Problem to solve: Check each line of the entries for "escritores" and report the ones that have it.

※

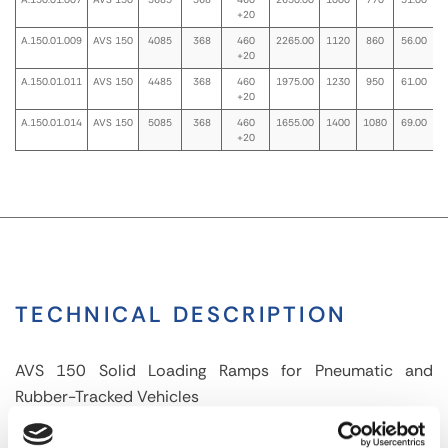
+20
A.150.01.009
AVS 150
4085
368
460
2265.00
1120
860
56.00
+20
A.150.01.011
AVS 150
4485
368
460
1975.00
1230
950
61.00
+20
A.150.01.014
AVS 150
5085
368
460
1655.00
1400
1080
69.00
+20
TECHNICAL DESCRIPTION
AVS 150 Solid Loading Ramps for Pneumatic and
Rubber-Tracked Vehicles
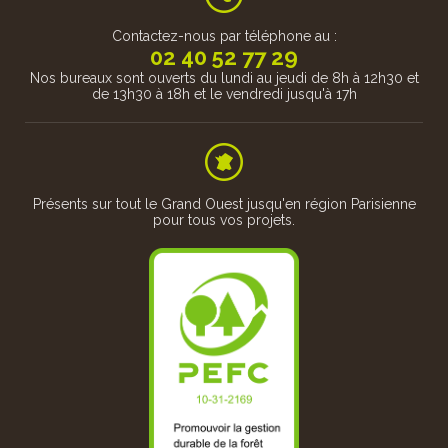
châtaignier) en passant par...
Contactez-nous par téléphone au :
02 40 52 77 29
Nos bureaux sont ouverts du lundi au jeudi de 8h à 12h30 et
de 13h30 à 18h et le vendredi jusqu'à 17h
 assurons
(Circuit
ou parcou
Présents sur tout le Grand Ouest jusqu'en région Parisienne
pour tous vos projets.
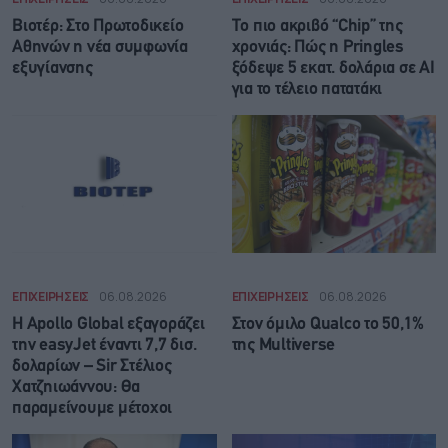
Βιοτέρ: Στο Πρωτοδικείο
Το πιο ακριβό “Chip” της
Αθηνών η νέα συμφωνία
χρονιάς: Πώς η Pringles
εξυγίανσης
ξόδεψε 5 εκατ. δολάρια σε AI
για το τέλειο πατατάκι
ΕΠΙΧΕΙΡΗΣΕΙΣ
06.08.2026
ΕΠΙΧΕΙΡΗΣΕΙΣ
06.08.2026
Η Apollo Global εξαγοράζει
Στον όμιλο Qualco το 50,1%
την easyJet έναντι 7,7 δισ.
της Multiverse
δολαρίων – Sir Στέλιος
Χατζηιωάννου: Θα
παραμείνουμε μέτοχοι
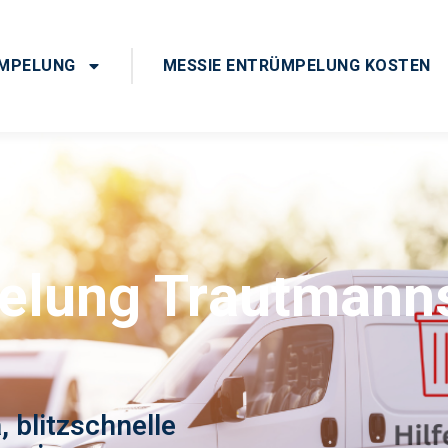
ÜMPELUNG
MESSIE ENTRÜMPELUNG KOSTEN
elung Trautmanns
 blitzschnelle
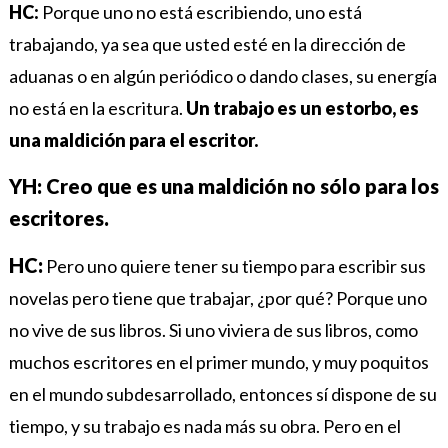
HC:
Porque uno no está escribiendo, uno está
trabajando, ya sea que usted esté en la dirección de
aduanas o en algún periódico o dando clases, su energía
no está en la escritura.
Un trabajo es un estorbo, es
una maldición para el escritor.
YH: Creo que es una maldición no sólo para los
escritores.
HC:
Pero uno quiere tener su tiempo para escribir sus
novelas pero tiene que trabajar, ¿por qué? Porque uno
no vive de sus libros. Si uno viviera de sus libros, como
muchos escritores en el primer mundo, y muy poquitos
en el mundo subdesarrollado, entonces sí dispone de su
tiempo, y su trabajo es nada más su obra. Pero en el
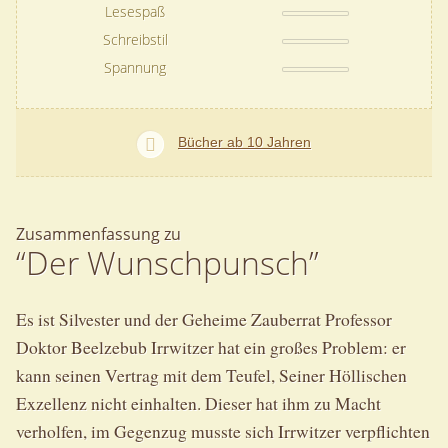
Lesespaß
Schreibstil
Spannung
Bücher ab 10 Jahren
Zusammenfassung zu
“Der Wunschpunsch”
Es ist Silvester und der Geheime Zauberrat Professor
Doktor Beelzebub Irrwitzer hat ein großes Problem: er
kann seinen Vertrag mit dem Teufel, Seiner Höllischen
Exzellenz nicht einhalten. Dieser hat ihm zu Macht
verholfen, im Gegenzug musste sich Irrwitzer verpflichten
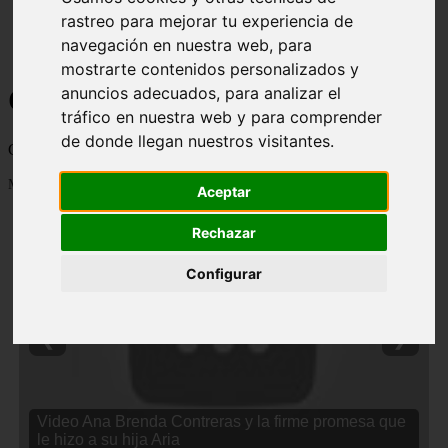
rastreo para mejorar tu experiencia de
navegación en nuestra web, para
mostrarte contenidos personalizados y
Curiosidades y Sabias que
anuncios adecuados, para analizar el
tráfico en nuestra web y para comprender
de donde llegan nuestros visitantes.
Cosas curiosas, curiosidades, noticias impactantes y mucho mas
Mostrando 1 - 24 de 2838 artículos
Aceptar
Rechazar
Configurar
❮
❯
Video Ana Brenda Contreras y la firme promesa que
le hizo a su hija Aria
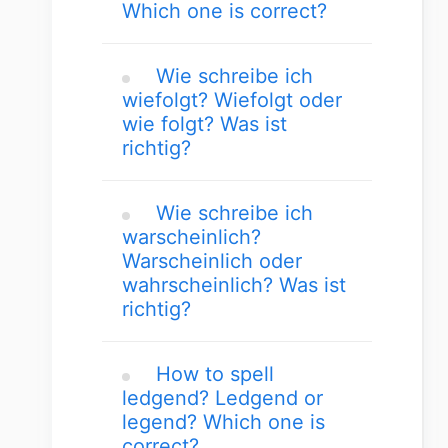
Which one is correct?
Wie schreibe ich
wiefolgt? Wiefolgt oder
wie folgt? Was ist
richtig?
Wie schreibe ich
warscheinlich?
Warscheinlich oder
wahrscheinlich? Was ist
richtig?
How to spell
ledgend? Ledgend or
legend? Which one is
correct?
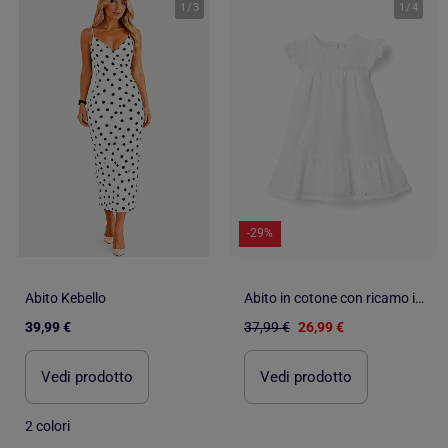
1
/
3
1
/
4
-29%
Abito Kebello
Abito in cotone con ricamo inglese e volant
39,99 €
37,99 €
26,99 €
Vedi prodotto
Vedi prodotto
2 colori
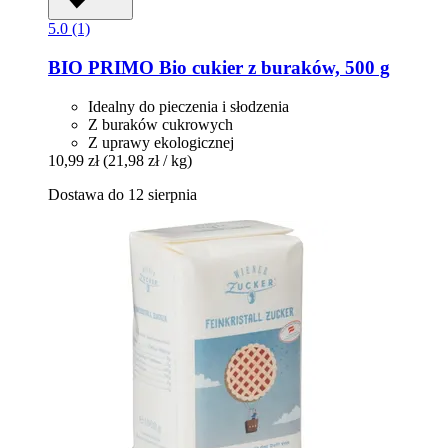
5.0 (1)
BIO PRIMO
Bio cukier z buraków, 500 g
Idealny do pieczenia i słodzenia
Z buraków cukrowych
Z uprawy ekologicznej
10,99 zł
(21,98 zł / kg)
Dostawa do 12 sierpnia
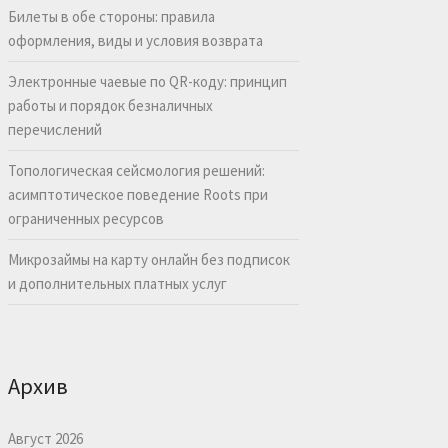
Билеты в обе стороны: правила
оформления, виды и условия возврата
Электронные чаевые по QR-коду: принцип
работы и порядок безналичных
перечислений
Топологическая сейсмология решений:
асимптотическое поведение Roots при
ограниченных ресурсов
Микрозаймы на карту онлайн без подписок
и дополнительных платных услуг
Архив
Август 2026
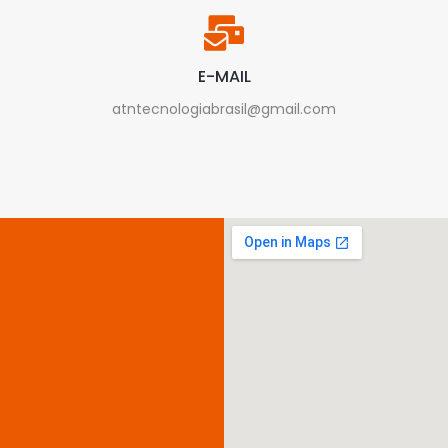
E-MAIL
atntecnologiabrasil@gmail.com
Assistência
técnica
especializada
em
notebooks,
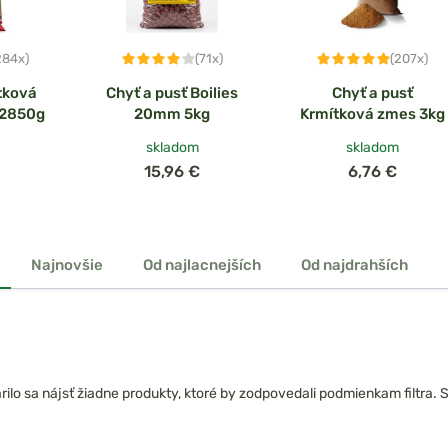
284x)
(71x)
(207x)
tková
Chyť a pusť Boilies
Chyť a pusť
 2850g
20mm 5kg
Krmítková zmes 3kg
skladom
skladom
15,96 €
6,76 €
Najnovšie
Od najlacnejších
Od najdrahších
ilo sa nájsť žiadne produkty, ktoré by zodpovedali podmienkam filtra. Skú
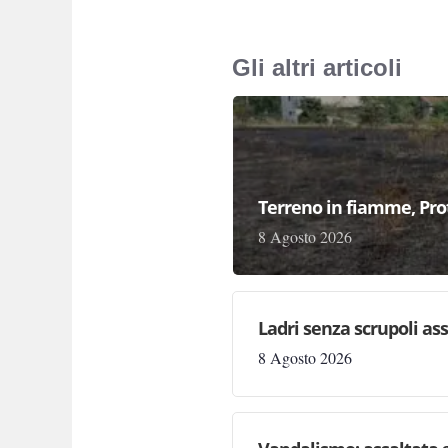
Gli altri articoli
Terreno in fiamme, Prot
8 Agosto 2026
Ladri senza scrupoli as
8 Agosto 2026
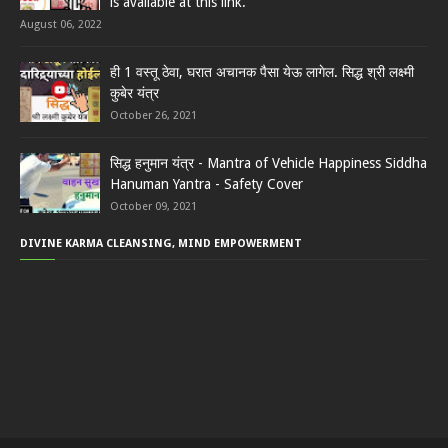
is available at this link.
August 06, 2022
ही 1 वस्तू ठेवा, घरात अचानक पैसा येऊ लागेल. सिद्ध श्री लक्ष्मी
कुबेर यंत्र
October 26, 2021
सिद्ध हनुमान यंत्र - Mantra of Vehicle Happiness Siddha
Hanuman Yantra - Safety Cover
October 09, 2021
DIVINE KARMA CLEANSING, MIND EMPOWERMENT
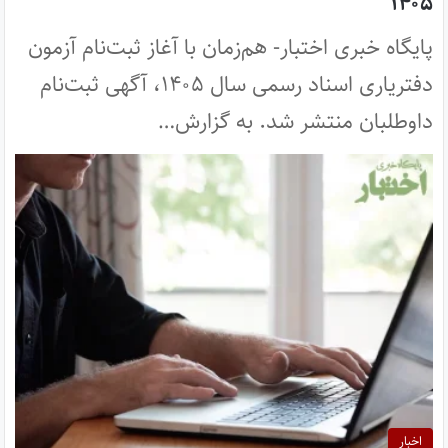
۱۴۰۵
پایگاه خبری اختبار- هم‌زمان با آغاز ثبت‌نام آزمون
دفتریاری اسناد رسمی سال ۱۴۰۵، آگهی ثبت‌نام
داوطلبان منتشر شد. به گزارش…
اخبار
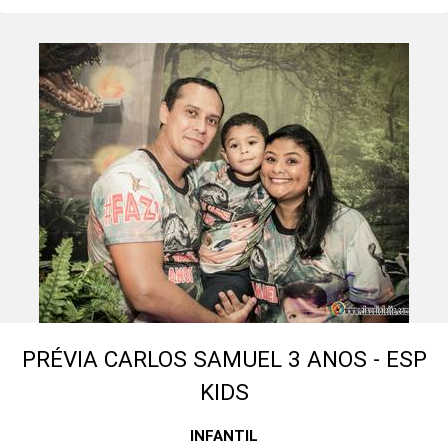
PRÉVIA CARLOS SAMUEL 3 ANOS - ESP
KIDS
INFANTIL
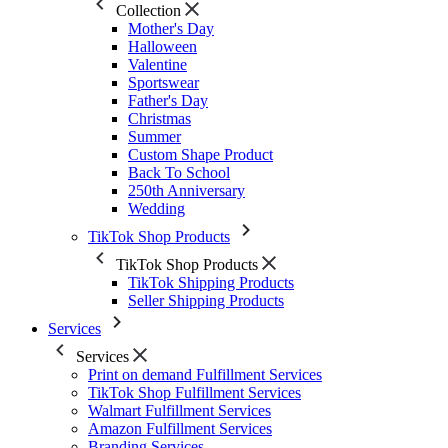
Collection
Mother's Day
Halloween
Valentine
Sportswear
Father's Day
Christmas
Summer
Custom Shape Product
Back To School
250th Anniversary
Wedding
TikTok Shop Products
TikTok Shop Products
TikTok Shipping Products
Seller Shipping Products
Services
Services
Print on demand Fulfillment Services
TikTok Shop Fulfillment Services
Walmart Fulfillment Services
Amazon Fulfillment Services
Branding Services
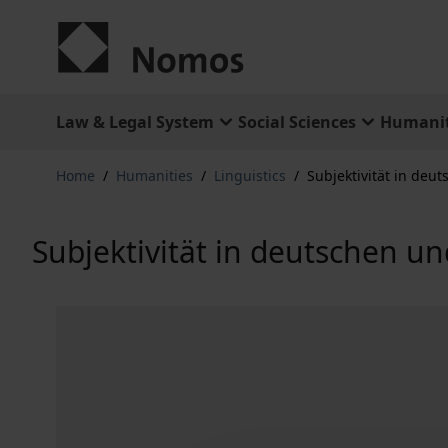
Skip to Content
Law & Legal System
Social Sciences
Humanit
Home
/
Humanities
/
Linguistics
/
Subjektivität in deut
Subjektivität in deutschen un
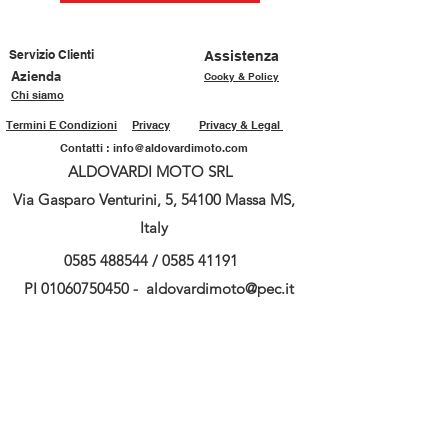
Servizio Clienti
Assistenza
Azienda
Cooky & Policy
Chi siamo
Termini E Condizioni
Privacy
Privacy & Legal
Contatti :
info@aldovardimoto.com
ALDOVARDI MOTO SRL
Via Gasparo Venturini, 5, 54100 Massa MS,
Italy
0585 488544
/
0585 41191
PI
01060750450
-
aldovardimoto@pec.it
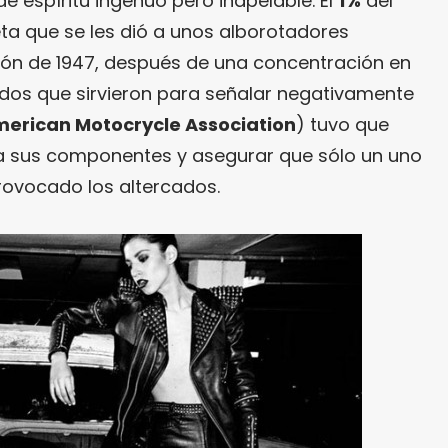
 espíritu ingenuo pero inapelable. El
1%
del
ta que se les dió a unos alborotadores
ón de 1947, después de una concentración en
ados que sirvieron para señalar negativamente
erican Motocrycle Association
) tuvo que
 a sus componentes y asegurar que sólo un uno
provocado los altercados.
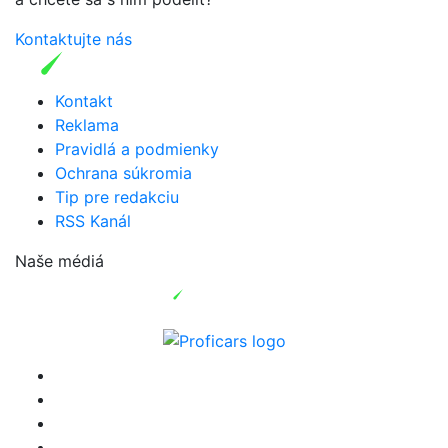
Kontaktujte nás
Kontakt
Reklama
Pravidlá a podmienky
Ochrana súkromia
Tip pre redakciu
RSS Kanál
Naše médiá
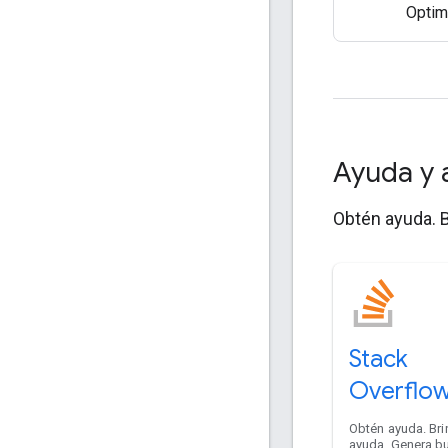
Optim
Ayuda y 
Obtén ayuda. B
Stack
Overflo
Obtén ayuda. Br
ayuda. Genera b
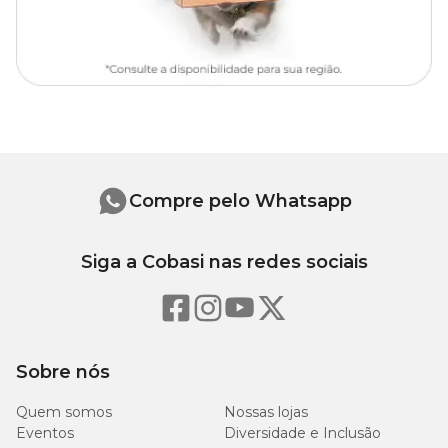
Compre pelo Whatsapp
Siga a Cobasi nas redes sociais
Sobre nós
Quem somos
Nossas lojas
Eventos
Diversidade e Inclusão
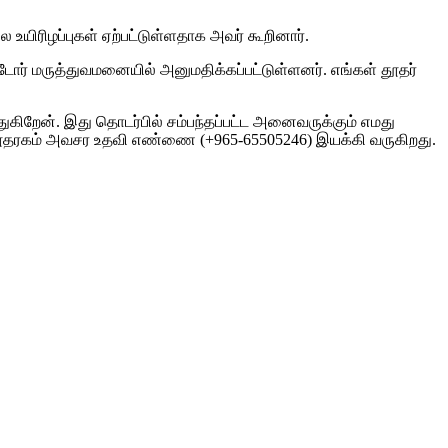
உயிரிழப்புகள் ஏற்பட்டுள்ளதாக அவர் கூறினார்.
்பட்டோர் மருத்துவமனையில் அனுமதிக்கப்பட்டுள்ளனர். எங்கள் தூதர்
கிறேன். இது தொடர்பில் சம்பந்தப்பட்ட அனைவருக்கும் எமது
 தூதரகம் அவசர உதவி எண்ணை (+965-65505246) இயக்கி வருகிறது.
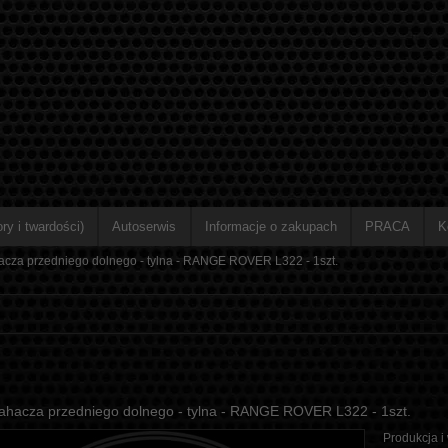
ry i twardości)
Autoserwis
Informacje o zakupach
PRACA
K
acza przedniego dolnego - tylna - RANGE ROVER L322 - 1szt.
wahacza przedniego dolnego - tylna - RANGE ROVER L322 - 1szt.
Produkcja i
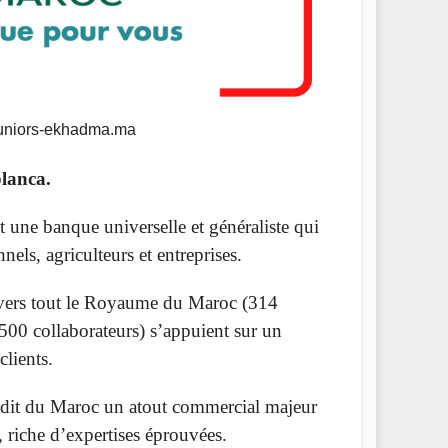
 Juniors-ekhadma.ma
lanca.
 une banque universelle et généraliste qui
nnels, agriculteurs et entreprises.
ravers tout le Royaume du Maroc (314
2500 collaborateurs) s’appuient sur un
clients.
rédit du Maroc un atout commercial majeur
, riche d’expertises éprouvées.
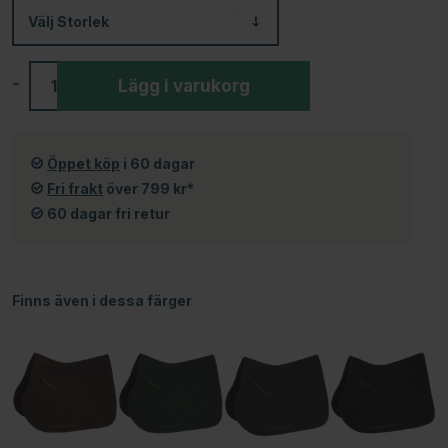
Välj
Storlek
-
+
Lägg i varukorg
Öppet köp
i 60 dagar
Fri frakt
över 799 kr*
60 dagar fri retur
Finns även i dessa färger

※

Solved problem:
escritores.
muchos escritores en el primer mundo, y muy poquitos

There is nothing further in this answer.